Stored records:
══════

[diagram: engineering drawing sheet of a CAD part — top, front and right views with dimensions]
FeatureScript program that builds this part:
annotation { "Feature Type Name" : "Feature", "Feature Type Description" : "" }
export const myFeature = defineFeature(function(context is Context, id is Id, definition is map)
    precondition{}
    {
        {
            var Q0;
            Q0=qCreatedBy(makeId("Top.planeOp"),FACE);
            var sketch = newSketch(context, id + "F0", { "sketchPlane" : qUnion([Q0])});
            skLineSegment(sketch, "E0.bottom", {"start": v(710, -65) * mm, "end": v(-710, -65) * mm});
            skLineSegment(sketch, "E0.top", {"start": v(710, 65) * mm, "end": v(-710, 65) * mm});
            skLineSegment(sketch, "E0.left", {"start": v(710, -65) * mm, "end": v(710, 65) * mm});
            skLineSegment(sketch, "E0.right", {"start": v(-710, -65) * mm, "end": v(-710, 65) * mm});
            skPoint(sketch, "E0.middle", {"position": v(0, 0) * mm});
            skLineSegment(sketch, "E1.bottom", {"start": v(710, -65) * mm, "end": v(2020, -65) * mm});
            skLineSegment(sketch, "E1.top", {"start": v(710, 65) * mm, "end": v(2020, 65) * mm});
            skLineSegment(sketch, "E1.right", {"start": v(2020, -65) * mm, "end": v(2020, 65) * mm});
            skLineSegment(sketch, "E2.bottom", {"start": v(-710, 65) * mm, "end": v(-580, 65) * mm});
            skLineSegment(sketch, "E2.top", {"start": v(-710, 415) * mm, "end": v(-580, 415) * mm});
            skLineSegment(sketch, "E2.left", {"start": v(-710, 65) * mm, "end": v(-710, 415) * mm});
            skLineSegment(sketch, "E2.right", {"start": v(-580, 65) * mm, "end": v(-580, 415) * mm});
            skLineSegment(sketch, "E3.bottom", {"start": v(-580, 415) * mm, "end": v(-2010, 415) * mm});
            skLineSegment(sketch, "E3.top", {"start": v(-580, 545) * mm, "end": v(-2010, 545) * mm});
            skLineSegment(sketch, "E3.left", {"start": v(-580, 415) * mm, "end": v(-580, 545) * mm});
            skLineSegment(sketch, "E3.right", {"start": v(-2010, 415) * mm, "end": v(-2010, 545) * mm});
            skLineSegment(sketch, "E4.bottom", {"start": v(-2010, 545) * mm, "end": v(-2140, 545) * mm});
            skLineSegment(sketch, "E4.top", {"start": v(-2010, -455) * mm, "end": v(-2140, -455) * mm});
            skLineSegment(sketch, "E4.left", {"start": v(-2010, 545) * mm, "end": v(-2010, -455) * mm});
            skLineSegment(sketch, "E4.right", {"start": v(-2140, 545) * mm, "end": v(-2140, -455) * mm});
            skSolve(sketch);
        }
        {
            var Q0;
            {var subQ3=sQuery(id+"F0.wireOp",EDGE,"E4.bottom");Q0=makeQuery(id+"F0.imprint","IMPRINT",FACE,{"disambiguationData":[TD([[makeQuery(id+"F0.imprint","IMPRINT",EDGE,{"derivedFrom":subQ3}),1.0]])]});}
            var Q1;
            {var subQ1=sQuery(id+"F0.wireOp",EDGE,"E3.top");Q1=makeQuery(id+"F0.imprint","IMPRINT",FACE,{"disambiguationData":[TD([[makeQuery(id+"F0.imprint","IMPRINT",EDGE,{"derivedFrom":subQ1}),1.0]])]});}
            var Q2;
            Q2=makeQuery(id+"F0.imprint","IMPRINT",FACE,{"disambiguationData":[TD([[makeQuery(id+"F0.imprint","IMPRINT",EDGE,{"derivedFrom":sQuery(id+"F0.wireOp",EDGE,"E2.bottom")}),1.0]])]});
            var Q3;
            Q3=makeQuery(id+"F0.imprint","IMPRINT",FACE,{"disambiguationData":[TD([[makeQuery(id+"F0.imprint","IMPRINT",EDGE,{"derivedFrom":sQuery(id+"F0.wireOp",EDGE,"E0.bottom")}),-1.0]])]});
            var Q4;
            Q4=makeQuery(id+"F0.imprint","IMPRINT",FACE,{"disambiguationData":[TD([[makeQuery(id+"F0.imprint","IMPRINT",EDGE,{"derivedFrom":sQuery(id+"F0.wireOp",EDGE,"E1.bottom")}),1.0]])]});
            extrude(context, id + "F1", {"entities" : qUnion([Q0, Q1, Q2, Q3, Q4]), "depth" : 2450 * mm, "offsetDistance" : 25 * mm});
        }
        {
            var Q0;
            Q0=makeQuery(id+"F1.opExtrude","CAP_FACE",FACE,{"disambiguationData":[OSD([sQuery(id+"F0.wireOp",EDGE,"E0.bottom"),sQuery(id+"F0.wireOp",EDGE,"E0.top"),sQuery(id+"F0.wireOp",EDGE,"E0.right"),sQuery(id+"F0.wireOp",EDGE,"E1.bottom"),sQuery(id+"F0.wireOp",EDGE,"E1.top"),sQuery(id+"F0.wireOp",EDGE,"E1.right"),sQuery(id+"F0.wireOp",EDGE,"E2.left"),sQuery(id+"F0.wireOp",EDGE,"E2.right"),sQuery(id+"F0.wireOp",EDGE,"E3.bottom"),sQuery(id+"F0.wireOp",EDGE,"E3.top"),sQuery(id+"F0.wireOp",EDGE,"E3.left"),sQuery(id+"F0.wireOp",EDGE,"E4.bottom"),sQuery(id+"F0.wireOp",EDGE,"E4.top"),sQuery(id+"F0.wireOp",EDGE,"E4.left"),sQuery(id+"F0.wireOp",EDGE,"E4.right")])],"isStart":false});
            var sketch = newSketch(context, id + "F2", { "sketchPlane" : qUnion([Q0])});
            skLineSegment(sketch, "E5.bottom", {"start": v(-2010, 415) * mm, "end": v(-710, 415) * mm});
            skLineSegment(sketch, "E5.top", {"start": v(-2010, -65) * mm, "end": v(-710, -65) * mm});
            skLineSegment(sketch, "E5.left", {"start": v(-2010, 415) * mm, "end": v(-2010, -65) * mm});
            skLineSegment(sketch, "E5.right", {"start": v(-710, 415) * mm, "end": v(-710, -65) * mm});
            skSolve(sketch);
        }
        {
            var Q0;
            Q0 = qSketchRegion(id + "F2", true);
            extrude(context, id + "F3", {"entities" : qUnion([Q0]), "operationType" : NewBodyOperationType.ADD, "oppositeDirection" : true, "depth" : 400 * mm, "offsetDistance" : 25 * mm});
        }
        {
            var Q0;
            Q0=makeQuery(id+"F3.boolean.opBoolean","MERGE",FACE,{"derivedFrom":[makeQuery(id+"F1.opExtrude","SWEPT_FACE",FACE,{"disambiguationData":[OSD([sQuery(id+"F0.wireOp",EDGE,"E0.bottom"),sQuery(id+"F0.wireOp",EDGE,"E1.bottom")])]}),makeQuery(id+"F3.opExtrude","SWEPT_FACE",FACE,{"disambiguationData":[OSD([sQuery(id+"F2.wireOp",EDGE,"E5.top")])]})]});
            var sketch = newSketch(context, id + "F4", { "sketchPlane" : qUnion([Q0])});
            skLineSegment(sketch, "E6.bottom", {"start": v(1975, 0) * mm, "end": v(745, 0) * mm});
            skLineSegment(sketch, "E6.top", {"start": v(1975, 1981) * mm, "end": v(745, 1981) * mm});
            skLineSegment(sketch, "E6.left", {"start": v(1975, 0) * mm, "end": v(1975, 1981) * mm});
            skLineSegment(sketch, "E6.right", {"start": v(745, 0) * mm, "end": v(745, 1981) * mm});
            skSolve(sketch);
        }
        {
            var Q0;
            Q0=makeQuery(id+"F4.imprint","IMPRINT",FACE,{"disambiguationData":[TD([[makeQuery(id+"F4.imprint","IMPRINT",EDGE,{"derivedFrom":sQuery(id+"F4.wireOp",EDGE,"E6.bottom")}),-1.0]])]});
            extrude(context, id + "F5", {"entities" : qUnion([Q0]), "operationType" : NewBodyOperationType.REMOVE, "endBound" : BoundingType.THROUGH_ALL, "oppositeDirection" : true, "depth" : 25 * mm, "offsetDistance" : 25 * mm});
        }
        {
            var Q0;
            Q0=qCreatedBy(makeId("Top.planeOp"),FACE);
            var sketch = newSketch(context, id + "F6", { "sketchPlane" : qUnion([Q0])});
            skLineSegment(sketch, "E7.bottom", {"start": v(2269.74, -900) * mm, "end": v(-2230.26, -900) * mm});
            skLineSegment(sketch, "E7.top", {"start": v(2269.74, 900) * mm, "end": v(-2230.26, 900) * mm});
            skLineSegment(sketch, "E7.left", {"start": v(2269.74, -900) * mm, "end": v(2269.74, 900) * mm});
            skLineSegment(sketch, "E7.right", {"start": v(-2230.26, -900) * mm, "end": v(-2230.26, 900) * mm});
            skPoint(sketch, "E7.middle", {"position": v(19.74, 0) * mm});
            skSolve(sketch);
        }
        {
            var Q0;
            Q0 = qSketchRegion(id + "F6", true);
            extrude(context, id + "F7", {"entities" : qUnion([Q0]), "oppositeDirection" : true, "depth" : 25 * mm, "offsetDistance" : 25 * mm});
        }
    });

══════

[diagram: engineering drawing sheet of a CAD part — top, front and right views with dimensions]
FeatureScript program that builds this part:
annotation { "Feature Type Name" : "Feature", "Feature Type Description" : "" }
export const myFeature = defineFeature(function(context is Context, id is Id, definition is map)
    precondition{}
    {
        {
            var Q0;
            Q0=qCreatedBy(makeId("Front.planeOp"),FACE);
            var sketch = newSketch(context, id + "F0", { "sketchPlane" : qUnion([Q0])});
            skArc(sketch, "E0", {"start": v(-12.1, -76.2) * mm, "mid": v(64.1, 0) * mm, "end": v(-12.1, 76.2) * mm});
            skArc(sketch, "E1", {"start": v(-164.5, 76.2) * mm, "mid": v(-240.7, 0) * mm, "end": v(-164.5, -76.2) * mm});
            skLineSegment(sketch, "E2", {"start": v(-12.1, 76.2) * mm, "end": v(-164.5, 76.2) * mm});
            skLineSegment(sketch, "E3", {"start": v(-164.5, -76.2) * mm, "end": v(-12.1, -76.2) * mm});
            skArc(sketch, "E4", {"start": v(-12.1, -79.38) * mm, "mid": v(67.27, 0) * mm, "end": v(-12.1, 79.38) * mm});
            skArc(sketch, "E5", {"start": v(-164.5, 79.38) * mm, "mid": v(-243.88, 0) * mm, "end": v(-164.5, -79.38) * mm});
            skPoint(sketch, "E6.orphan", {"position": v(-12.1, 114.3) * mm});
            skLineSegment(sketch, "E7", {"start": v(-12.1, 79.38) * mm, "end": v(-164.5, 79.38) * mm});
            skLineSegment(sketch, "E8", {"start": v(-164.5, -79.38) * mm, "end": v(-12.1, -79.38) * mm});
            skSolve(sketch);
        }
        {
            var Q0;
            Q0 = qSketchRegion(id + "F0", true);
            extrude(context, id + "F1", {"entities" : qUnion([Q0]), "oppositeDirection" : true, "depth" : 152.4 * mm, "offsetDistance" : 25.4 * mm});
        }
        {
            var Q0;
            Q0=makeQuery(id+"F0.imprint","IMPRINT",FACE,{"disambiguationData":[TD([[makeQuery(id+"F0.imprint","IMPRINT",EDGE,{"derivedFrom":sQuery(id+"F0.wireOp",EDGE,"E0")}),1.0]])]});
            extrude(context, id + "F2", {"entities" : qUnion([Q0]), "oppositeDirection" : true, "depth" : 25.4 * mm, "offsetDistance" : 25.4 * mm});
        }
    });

══════

● **EXERCISE AIM**:
Extract each line in the items above that contains the string "imprint".

● **OUTPUT FOR THIS TASK**:
            {var subQ3=sQuery(id+"F0.wireOp",EDGE,"E4.bottom");Q0=makeQuery(id+"F0.imprint","IMPRINT",FACE,{"disambiguationData":[TD([[makeQuery(id+"F0.imprint","IMPRINT",EDGE,{"derivedFrom":subQ3}),1.0]])]});}
            {var subQ1=sQuery(id+"F0.wireOp",EDGE,"E3.top");Q1=makeQuery(id+"F0.imprint","IMPRINT",FACE,{"disambiguationData":[TD([[makeQuery(id+"F0.imprint","IMPRINT",EDGE,{"derivedFrom":subQ1}),1.0]])]});}
            Q2=makeQuery(id+"F0.imprint","IMPRINT",FACE,{"disambiguationData":[TD([[makeQuery(id+"F0.imprint","IMPRINT",EDGE,{"derivedFrom":sQuery(id+"F0.wireOp",EDGE,"E2.bottom")}),1.0]])]});
            Q3=makeQuery(id+"F0.imprint","IMPRINT",FACE,{"disambiguationData":[TD([[makeQuery(id+"F0.imprint","IMPRINT",EDGE,{"derivedFrom":sQuery(id+"F0.wireOp",EDGE,"E0.bottom")}),-1.0]])]});
            Q4=makeQuery(id+"F0.imprint","IMPRINT",FACE,{"disambiguationData":[TD([[makeQuery(id+"F0.imprint","IMPRINT",EDGE,{"derivedFrom":sQuery(id+"F0.wireOp",EDGE,"E1.bottom")}),1.0]])]});
            Q0=makeQuery(id+"F4.imprint","IMPRINT",FACE,{"disambiguationData":[TD([[makeQuery(id+"F4.imprint","IMPRINT",EDGE,{"derivedFrom":sQuery(id+"F4.wireOp",EDGE,"E6.bottom")}),-1.0]])]});
            Q0=makeQuery(id+"F0.imprint","IMPRINT",FACE,{"disambiguationData":[TD([[makeQuery(id+"F0.imprint","IMPRINT",EDGE,{"derivedFrom":sQuery(id+"F0.wireOp",EDGE,"E0")}),1.0]])]});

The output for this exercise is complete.